Provided data:
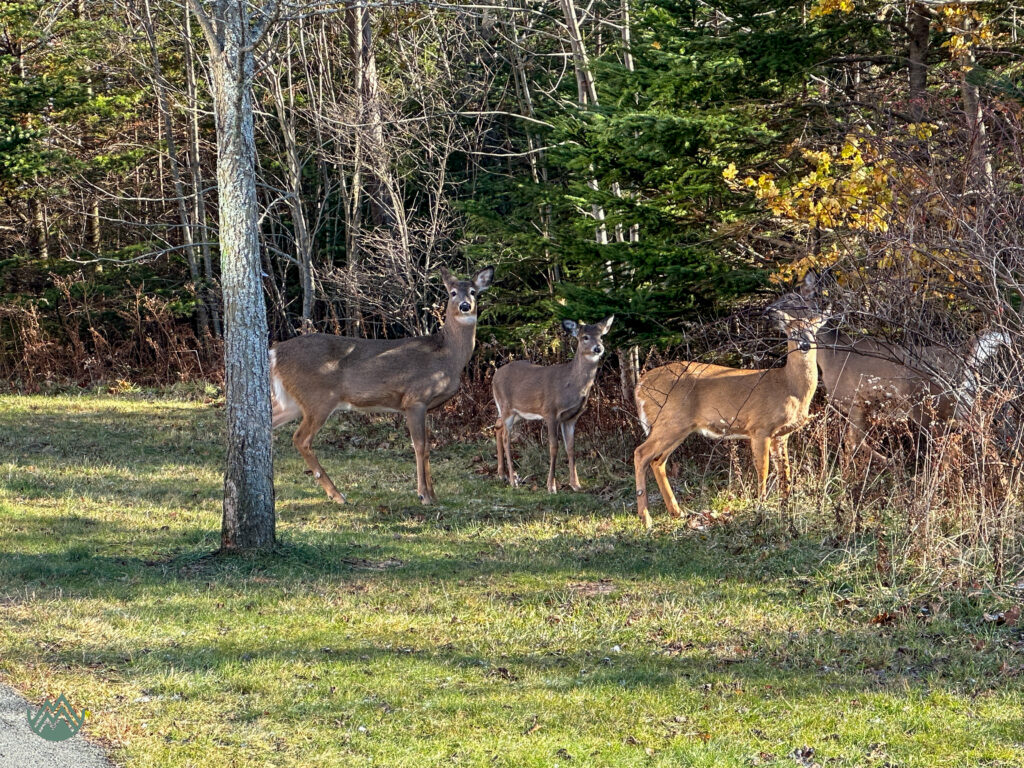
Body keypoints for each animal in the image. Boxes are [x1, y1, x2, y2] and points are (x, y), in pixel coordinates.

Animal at [270, 264, 493, 505]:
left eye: (473, 292)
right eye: (452, 293)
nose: (465, 306)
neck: (447, 356)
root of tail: (276, 352)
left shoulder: (426, 406)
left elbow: (427, 446)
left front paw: (433, 494)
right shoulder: (415, 399)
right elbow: (420, 446)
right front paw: (424, 495)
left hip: (293, 401)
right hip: (318, 398)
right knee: (300, 439)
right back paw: (337, 494)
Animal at [491, 317, 610, 493]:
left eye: (601, 336)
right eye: (585, 337)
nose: (598, 348)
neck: (570, 385)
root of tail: (495, 376)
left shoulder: (571, 418)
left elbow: (571, 447)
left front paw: (576, 484)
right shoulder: (550, 412)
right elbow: (554, 447)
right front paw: (551, 486)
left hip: (518, 412)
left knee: (497, 426)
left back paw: (501, 474)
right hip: (507, 408)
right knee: (506, 438)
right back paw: (513, 480)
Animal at [630, 309, 831, 528]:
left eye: (813, 330)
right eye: (792, 331)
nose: (806, 345)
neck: (789, 386)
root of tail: (640, 386)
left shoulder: (781, 435)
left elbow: (785, 472)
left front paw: (785, 507)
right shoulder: (760, 427)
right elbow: (763, 469)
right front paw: (761, 506)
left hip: (678, 427)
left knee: (657, 461)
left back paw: (677, 512)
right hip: (670, 421)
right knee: (640, 453)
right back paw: (646, 518)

Assignment: Quote every line from the line containing "root of tail: (640, 386)" through the closing line of the listing, including both.

Your response:
root of tail: (640, 386)
left shoulder: (781, 435)
left elbow: (785, 472)
left front paw: (785, 507)
right shoulder: (760, 427)
right elbow: (763, 469)
right front paw: (761, 506)
left hip: (678, 427)
left knee: (657, 461)
left back paw: (677, 512)
right hip: (670, 421)
right knee: (640, 453)
right back paw: (646, 518)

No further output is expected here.